Disciplinas diferentes? A escola militarizada e a ênfase em um dos lados da moeda

Texto de Willian Molina, Lavínia Schwantes e Pedro Leal

“Não pode correr, não pode fazer uma roda de amigos” – A disciplina dos “não pode”

Em um dos episódios do podcast “UOL Prime”, de setembro de 2024, um estudo nos chamou a atenção: as escolas cívico-militares no Brasil aumentaram em 245% nos últimos cinco anos! Agora, são cerca de 792 instituições com essa “pegada” militar e disciplinar.

Nas escolas cívico-militares, civis lideram as gestões, enquanto militares, como eles dizem, “supervisionam a disciplina”, resultando em um ambiente de regras rígidas e intenso controle comportamental. Os alunos e seus pais recebem manuais repletos de proibições e a fiscalização fica por conta de monitores. Eles, muitas vezes, são policiais e utilizam, por exemplo, aplicativos para pontuar o comportamento dos estudantes. Segundo a repórter Adriana Ferraz, entrevistada do podcast, a escola que ela visitou funciona mais ou menos como as regras de um quartel!

Esse modelo gera uma série de debates sobre suas consequências sociais e políticas. Nesse texto, a ideia é refletirmos sobre o poder disciplinar e outras formas de entender a disciplina, que permeia essas instituições, e, para isso, recorremos a Michel Foucault. 

Foucault (2013) escreveu sobre a potência do poder disciplinar surgido na modernidade e presente nas relações humanas, sociais e em instituições como escolas, hospitais e prisões. Ele aponta que as escolas são “centros” de controle social, repletas de regras, vigilância e classificações, como notas, que produzem alunos “dóceis” e “úteis”.

Quem não se lembra do professor de olho em tudo na sala de aula? Muitas vezes, até com um degrau mais alto na frente da sala para ter uma visão mais ampla da turma. Ou ainda, as janelas nas portas das salas? Elas ajudam a vigiar quem está dentro! Toda a disposição e dinâmica em sala faz com que os alunos concentrem-se no professor e no que este apresenta, e ao mesmo tempo, se auto-regulam, tentando não desviar das expectativas esperadas.
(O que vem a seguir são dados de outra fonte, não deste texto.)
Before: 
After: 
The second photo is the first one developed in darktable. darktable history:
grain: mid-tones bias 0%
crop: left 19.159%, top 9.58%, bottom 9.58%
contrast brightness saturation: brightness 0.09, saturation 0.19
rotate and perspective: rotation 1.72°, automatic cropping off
Porém, ser “dócil”, no contexto do autor citado, não significa ser submisso, abaixar a cabeça e deixar de questionar ou criticar. O que Foucault nos provoca a pensar é que a disciplina é importante para a convivência em uma sociedade moderna, que é disciplinada, que possui regras para funcionar. Ela produz efeitos na forma como nos comportamos e, sem que percebamos, acaba regulando nossas ações e maneiras de ser e estar no mundo. E isso, no fim das contas, é disciplina! Nessa visão o poder disciplinar não é algo bom ou ruim, Foucault nos diz que ele existe e está produzindo efeitos. Mas, qual será o entendimento de disciplina que as escolas militarizadas estão alinhadas?
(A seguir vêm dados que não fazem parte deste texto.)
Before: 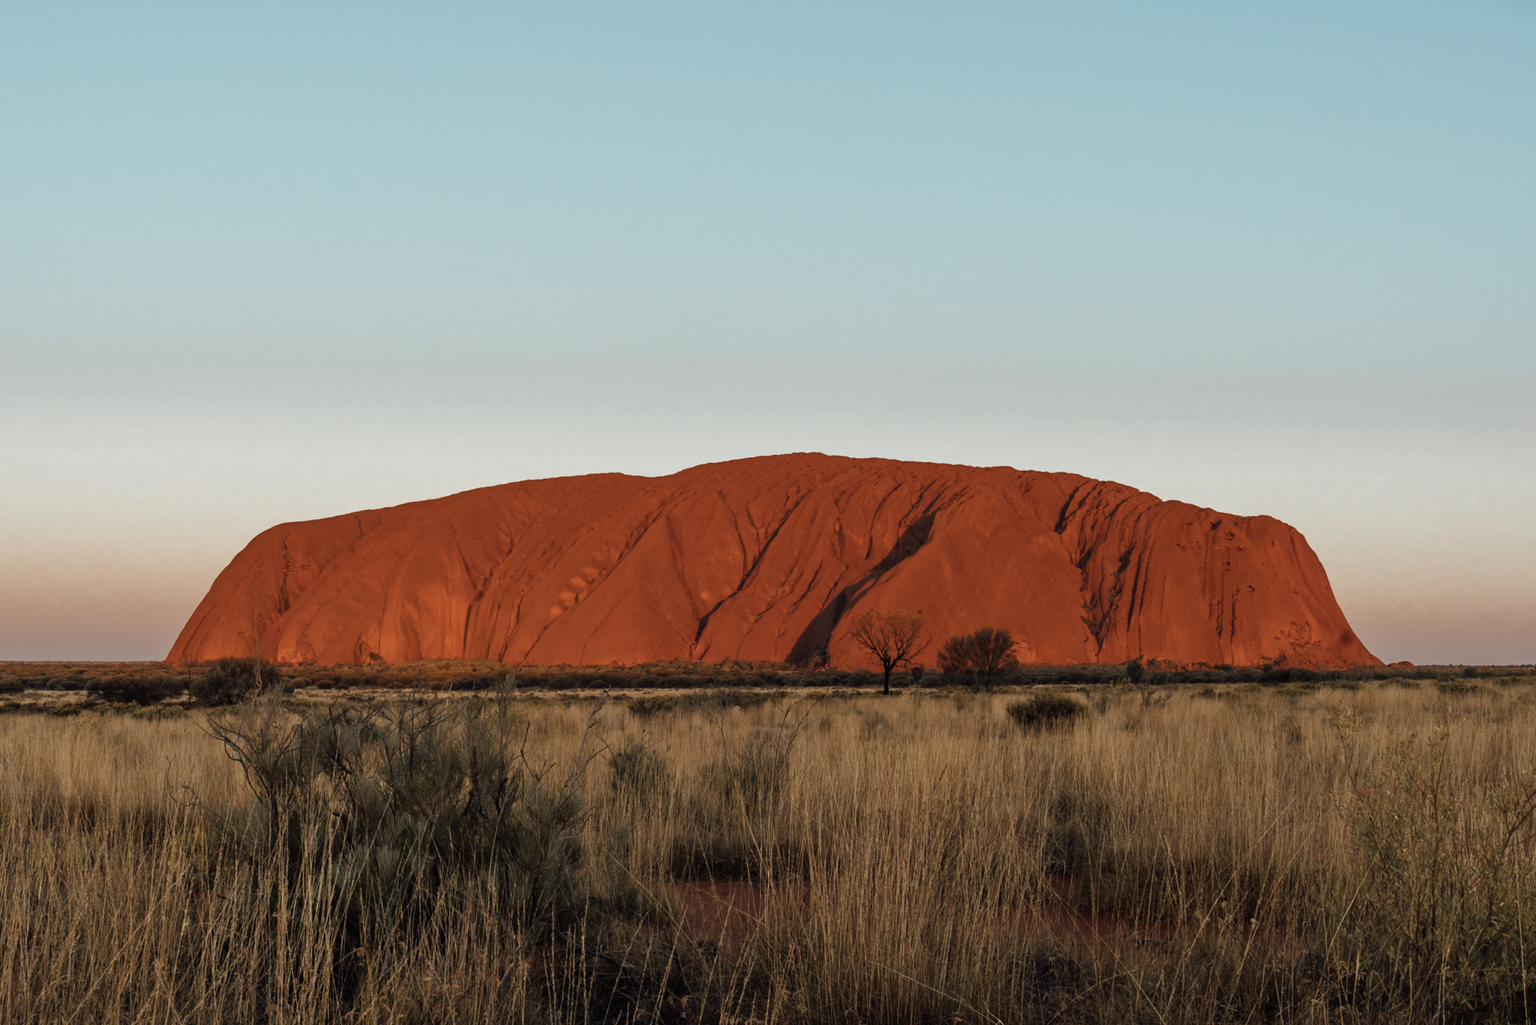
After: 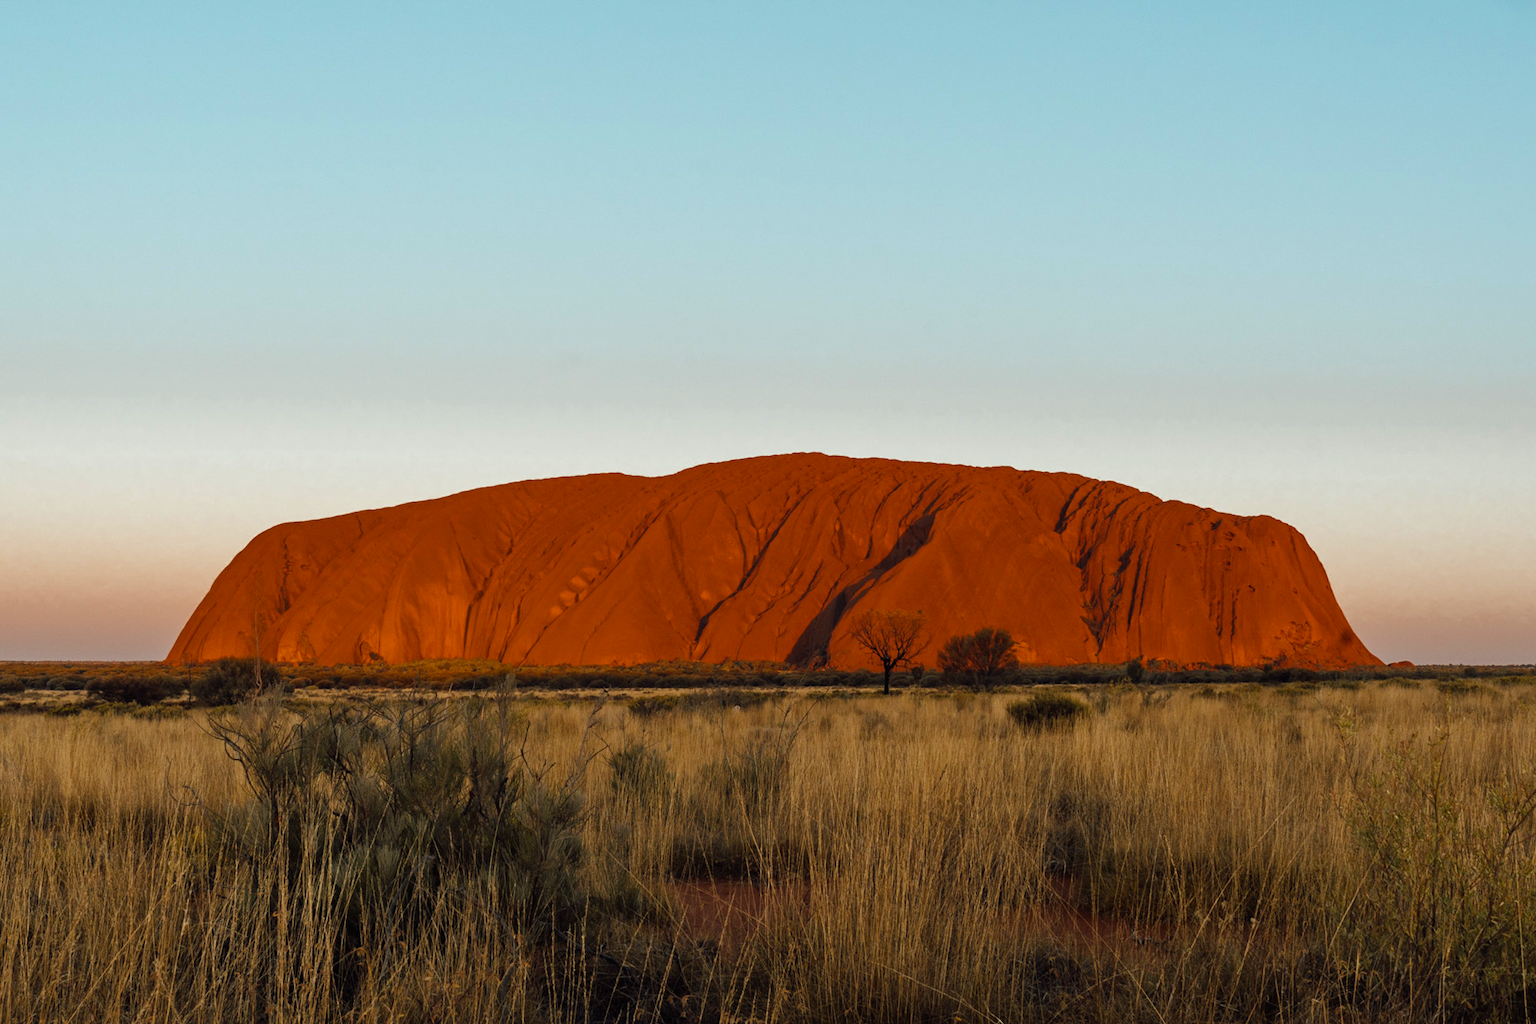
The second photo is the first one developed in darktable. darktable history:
color balance rgb: power › hue 60.41°, highlights gain › luminance 9.848%, global offset › hue 171.94°, perceptual saturation grading › global saturation 31.326%, global vibrance 15.002%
Disciplina: Entre a punição, rigidez e o controle sutil dos corpos

As regras de uma escola militarizada, como mostramos mais acima (e você pode ouvir no episódio indicado!), envolvem dinâmicas muito específicas e estritamente restritivas, como exemplo, o estudante não pode correr, se juntar com os colegas para fazer uma roda de amigos, deve utilizar o uniforme limpo e sem estar amarrotado, manter uma postura ereta e firme, além de cumprir com rigorosidade os horários e fazer saudação à bandeira. Esse é o perfil de um aluno bem alinhado às tais regras. Quando atende isso com “maestria”, ele poderá elevar sua classificação e se tornar um xerife ou chefe de sala!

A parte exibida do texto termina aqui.